A countless number of women and girls have been the victims of genocidal rape by the Sudanese government and its allied militias. Due to the stigma and fear associated with rape, many have been left to suffer in silence. The failure of the international community and Sudan’s transitional government to prosecute perpetrators of sexual violence against women has created a culture of impunity for those who violate women’s rights.
No justice has been brought to the perpetrators of genocide and gender-based violence in Darfur, and al-Bashir has not been held accountable, despite ICC warrants for his arrest. Even after his removal from power in 2019, following mass protests in Sudan, military commanders from his regime were included in the new transitional government. In order to establish a future of accountability and justice, the interim government of Sudan must immediately remove all those accused of genocide from power and prosecute them for their crimes in Darfur.

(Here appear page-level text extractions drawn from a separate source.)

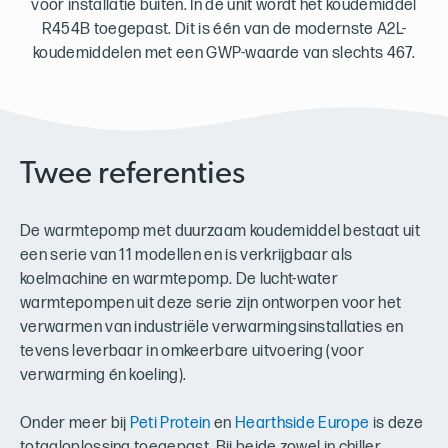
voor installatie buiten. In de unit wordt het koudemiddel
R454B toegepast. Dit is één van de modernste A2L-
koudemiddelen met een GWP-waarde van slechts 467.
Twee referenties
De warmtepomp met duurzaam koudemiddel bestaat uit
een serie van 11 modellen en is verkrijgbaar als
koelmachine en warmtepomp.
De lucht-water
warmtepompen uit deze serie zijn ontworpen voor het
verwarmen van industriële verwarmingsinstallaties en
tevens leverbaar in omkeerbare uitvoering (voor
verwarming én koeling).
Onder meer bij
Peti Protein
en
Hearthside Europe
is deze
totaaloplossing toegepast. Bij beide zowel in chiller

Alarmingly, ongoing attacks by government forces and police across the Darfur region continue to displace innocent civilians. Women and girls are at significant risk of gender-based violence, and rape prevails as a tactic of these violent attacks on villages or IDP camps. We at DWAG are extremely worried about the removal of UNAMID peacekeeping troops at the end of the year, which will be replaced by government-led soldiers that are completely incapable of protecting civilians from harm and still continue to violate human rights in Darfur.

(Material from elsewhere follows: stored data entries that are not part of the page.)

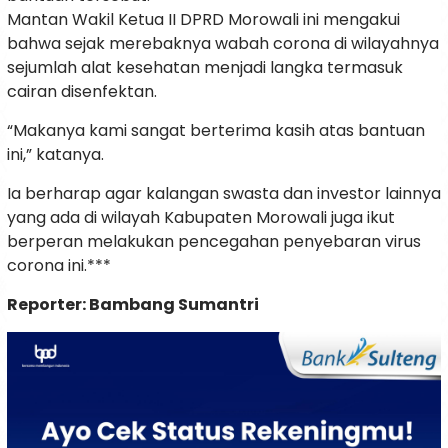
Mantan Wakil Ketua II DPRD Morowali ini mengakui
bahwa sejak merebaknya wabah corona di wilayahnya
sejumlah alat kesehatan menjadi langka termasuk
cairan disenfektan.
“Makanya kami sangat berterima kasih atas bantuan
ini,” katanya.
Ia berharap agar kalangan swasta dan investor lainnya
yang ada di wilayah Kabupaten Morowali juga ikut
berperan melakukan pencegahan penyebaran virus
corona ini.***
Reporter: Bambang Sumantri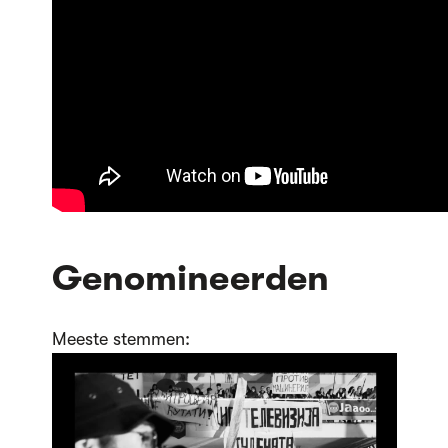
Genomineerden
Meeste stemmen:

Tolerance is a first step in building long-lasting peace in Sudan, by fostering mutual understandings among different communities and government entities. The people of Darfur were singled out for systematic killing specifically because of their identity. The former government also targeted people of different faiths by attacking Christians from the Nuba Mountains and South Sudan. It is imperative that peace in Sudan first starts with promoting a culture of tolerance and acceptance of its diverse population.
Today and every day, let us be a voice for the women of Darfur, empower survivors, and seek justice for victims of gender-based violence and genocide. We thank our supporters for their tireless efforts to raise awareness of the situation in Darfur. With your help, we can make strides towards comprehensive peace and justice in Sudan and pressure the international community to act.